At the time of Wesley’s trial, evidence was considered relevant if it tended to prove or disprove a material fact or shed any light on the guilt or innocence of the accused. Davidson v. State, 558 N.E.2d 1077, 1088 (Ind. 1990). Wesley did not explain to the post-conviction court, nor does he now explain how the use of Isom’s psychiatric records to impeach Isom on “her ability to realistically recall the facts she was testifying to” would tend to prove or disprove his state of mind. Nor has Wesley ever explained how such impeachment would shed any light on his guilt or innocence. At best, Isom’s psychiatric records were only marginally relevant. Counsel’s representation cannot be deemed to have fallen below an objective standard of reasonableness by failing to obtain and use marginally relevant evidence.


In this case Wesley has not carried his burden of demonstrating that the evidence as a whole leads unerringly and unmistakably to a decision opposite that reached by the post-conviction court. Accordingly, we affirm the post-conviction court’s judgment.

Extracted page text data
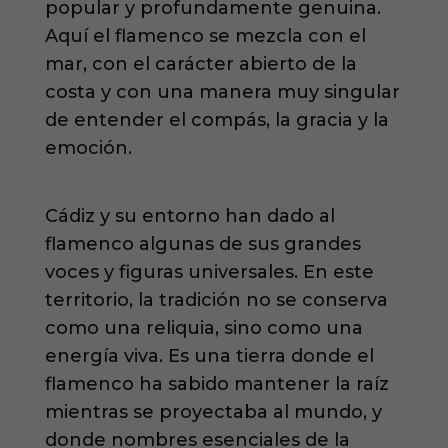
popular y profundamente genuina.
Aquí el flamenco se mezcla con el
mar, con el carácter abierto de la
costa y con una manera muy singular
de entender el compás, la gracia y la
emoción.
Cádiz y su entorno han dado al
flamenco algunas de sus grandes
voces y figuras universales. En este
territorio, la tradición no se conserva
como una reliquia, sino como una
energía viva. Es una tierra donde el
flamenco ha sabido mantener la raíz
mientras se proyectaba al mundo, y
donde nombres esenciales de la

_ACTIVITY A:_
In the court opinion excerpt, what does the court say about how relevant Isom's psychiatric records were at best?
_ACTIVITY B:_
Reproduce the court opinion excerpt from "In this case" up to and including "post-conviction court’s judgment.".
Rely only on the court opinion excerpt, not on the items.

_EXERCISE RESPONSE A:_
At best, they were only marginally relevant.

_EXERCISE RESPONSE B:_
In this case Wesley has not carried his burden of demonstrating that the evidence as a whole leads unerringly and unmistakably to a decision opposite that reached by the post-conviction court. Accordingly, we affirm the post-conviction court’s judgment.